Aberdeen links Business Intelligence to Performance
A study completed by the Aberdeen Group investigated the impact of good business intelligence on company performance during this economic downturn. There were three classifications; best-in-class, which has an 11% increase in operating profit and a 96% customer retention rate, Industry average performers which had a 5% decrease in operating profit and an 88% customer retention rate, and Laggards which had a 14% decrease in operating profit and only a 67% customer retention rate. The critical measurement that the Aberdeen Group was evaluating was employee access to business intelligence. Best-in-Class had access to BI for 56% of their workforce, Industry Average had only 36% and Laggards were less than18%.
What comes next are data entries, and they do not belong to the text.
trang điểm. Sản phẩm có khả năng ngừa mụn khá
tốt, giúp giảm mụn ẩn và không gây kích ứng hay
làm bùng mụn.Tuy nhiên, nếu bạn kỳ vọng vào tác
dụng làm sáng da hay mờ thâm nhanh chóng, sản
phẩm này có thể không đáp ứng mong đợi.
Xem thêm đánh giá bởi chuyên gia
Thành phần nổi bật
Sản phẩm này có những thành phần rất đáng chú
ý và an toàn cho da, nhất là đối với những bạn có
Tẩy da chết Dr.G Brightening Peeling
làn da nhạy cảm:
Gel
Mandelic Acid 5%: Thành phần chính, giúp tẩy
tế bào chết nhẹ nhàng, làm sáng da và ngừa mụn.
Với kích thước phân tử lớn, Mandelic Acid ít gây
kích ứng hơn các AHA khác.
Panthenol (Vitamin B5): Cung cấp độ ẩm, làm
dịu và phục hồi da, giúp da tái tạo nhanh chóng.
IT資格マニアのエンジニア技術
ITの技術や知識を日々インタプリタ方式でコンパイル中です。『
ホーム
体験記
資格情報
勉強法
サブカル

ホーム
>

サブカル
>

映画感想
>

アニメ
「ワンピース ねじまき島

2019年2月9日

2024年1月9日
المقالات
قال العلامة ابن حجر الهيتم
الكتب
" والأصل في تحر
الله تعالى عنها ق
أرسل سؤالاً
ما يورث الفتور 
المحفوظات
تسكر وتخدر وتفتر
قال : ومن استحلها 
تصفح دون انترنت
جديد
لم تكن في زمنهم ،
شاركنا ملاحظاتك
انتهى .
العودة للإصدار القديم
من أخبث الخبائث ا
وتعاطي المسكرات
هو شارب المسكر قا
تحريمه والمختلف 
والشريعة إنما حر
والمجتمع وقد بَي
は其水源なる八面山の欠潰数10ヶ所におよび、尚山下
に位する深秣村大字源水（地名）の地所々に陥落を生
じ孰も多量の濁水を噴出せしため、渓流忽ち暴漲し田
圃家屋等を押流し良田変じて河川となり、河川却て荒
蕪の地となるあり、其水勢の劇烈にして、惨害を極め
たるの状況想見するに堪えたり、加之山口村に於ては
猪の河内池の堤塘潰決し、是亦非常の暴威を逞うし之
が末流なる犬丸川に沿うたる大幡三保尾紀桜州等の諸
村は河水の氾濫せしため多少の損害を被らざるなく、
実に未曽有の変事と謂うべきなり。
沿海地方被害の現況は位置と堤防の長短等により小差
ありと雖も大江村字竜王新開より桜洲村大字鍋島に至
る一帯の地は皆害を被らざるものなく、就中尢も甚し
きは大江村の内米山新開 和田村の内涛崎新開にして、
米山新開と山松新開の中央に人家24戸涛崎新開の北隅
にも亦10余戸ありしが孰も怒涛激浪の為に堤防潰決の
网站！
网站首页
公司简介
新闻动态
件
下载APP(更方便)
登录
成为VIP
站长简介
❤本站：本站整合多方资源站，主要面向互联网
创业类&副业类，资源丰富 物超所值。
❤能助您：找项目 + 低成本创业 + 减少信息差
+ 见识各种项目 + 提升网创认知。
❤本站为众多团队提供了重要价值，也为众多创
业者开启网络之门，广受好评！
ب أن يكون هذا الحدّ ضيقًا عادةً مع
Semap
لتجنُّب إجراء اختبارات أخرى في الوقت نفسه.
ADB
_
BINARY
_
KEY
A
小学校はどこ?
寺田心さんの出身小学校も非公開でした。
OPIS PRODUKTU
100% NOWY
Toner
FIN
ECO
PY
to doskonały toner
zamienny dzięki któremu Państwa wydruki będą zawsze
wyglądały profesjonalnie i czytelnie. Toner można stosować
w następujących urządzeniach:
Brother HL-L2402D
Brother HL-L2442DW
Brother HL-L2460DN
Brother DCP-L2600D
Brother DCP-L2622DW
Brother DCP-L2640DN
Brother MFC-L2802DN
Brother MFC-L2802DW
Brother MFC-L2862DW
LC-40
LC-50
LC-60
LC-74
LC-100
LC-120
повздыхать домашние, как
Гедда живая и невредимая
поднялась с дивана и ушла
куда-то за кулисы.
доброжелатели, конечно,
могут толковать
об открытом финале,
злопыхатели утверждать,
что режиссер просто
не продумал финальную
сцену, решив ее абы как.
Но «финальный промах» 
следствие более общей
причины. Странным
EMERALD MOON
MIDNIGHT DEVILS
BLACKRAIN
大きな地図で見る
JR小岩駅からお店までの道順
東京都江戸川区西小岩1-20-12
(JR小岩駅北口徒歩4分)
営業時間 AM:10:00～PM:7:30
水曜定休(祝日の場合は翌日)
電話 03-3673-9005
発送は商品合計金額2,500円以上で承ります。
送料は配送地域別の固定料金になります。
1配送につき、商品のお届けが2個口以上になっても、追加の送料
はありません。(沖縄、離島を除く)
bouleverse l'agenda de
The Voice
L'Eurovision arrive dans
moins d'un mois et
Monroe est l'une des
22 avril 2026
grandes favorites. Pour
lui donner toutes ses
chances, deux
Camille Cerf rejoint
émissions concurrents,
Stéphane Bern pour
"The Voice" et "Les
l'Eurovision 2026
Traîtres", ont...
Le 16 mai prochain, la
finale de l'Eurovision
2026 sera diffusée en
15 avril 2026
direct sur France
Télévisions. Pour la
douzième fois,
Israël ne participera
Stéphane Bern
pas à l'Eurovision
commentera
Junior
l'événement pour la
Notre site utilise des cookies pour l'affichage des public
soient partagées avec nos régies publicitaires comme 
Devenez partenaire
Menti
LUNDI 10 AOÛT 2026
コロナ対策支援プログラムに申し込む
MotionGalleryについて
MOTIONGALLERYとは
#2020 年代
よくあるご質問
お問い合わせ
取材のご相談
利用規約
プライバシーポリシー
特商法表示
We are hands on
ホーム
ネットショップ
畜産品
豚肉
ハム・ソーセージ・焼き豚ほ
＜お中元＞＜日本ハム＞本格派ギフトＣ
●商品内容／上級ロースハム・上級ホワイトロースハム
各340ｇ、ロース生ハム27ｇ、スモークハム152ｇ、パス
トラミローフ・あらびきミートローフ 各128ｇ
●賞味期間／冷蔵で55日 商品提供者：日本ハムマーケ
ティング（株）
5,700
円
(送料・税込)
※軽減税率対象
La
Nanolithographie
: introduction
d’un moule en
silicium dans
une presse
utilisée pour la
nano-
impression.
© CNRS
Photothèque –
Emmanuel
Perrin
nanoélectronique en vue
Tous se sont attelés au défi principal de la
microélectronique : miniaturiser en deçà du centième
The companies that gave over half of their workforce business intelligence from which they could drive activity got pressure to increase output to meet customer demand along with pricing pressures. The rest were dealing with aligning cost with falling revenue forecasts. Half as many Best-in Class companies were dealing with falling sales as all others. Cash is still king. Best-in-Class companies used business intelligence information to better understand their receivables issues. Business intelligence can be used in many ways to assure cash is not compromised. Managing “days sales outstanding” to insures that cashing is coming in at the same or faster rate that cash is going out is critical.
Business intelligence also helps businesses track sales back to marketing leads and marketing cost. This is a two edge sword from the standpoint of both concentrating on the highest value opportunities while reducing the spending on non-performing cost. Best-in-class companies make the best use of performance dashboards and scorecard tools, uniform data collecting and cleansing and enterprise performance management.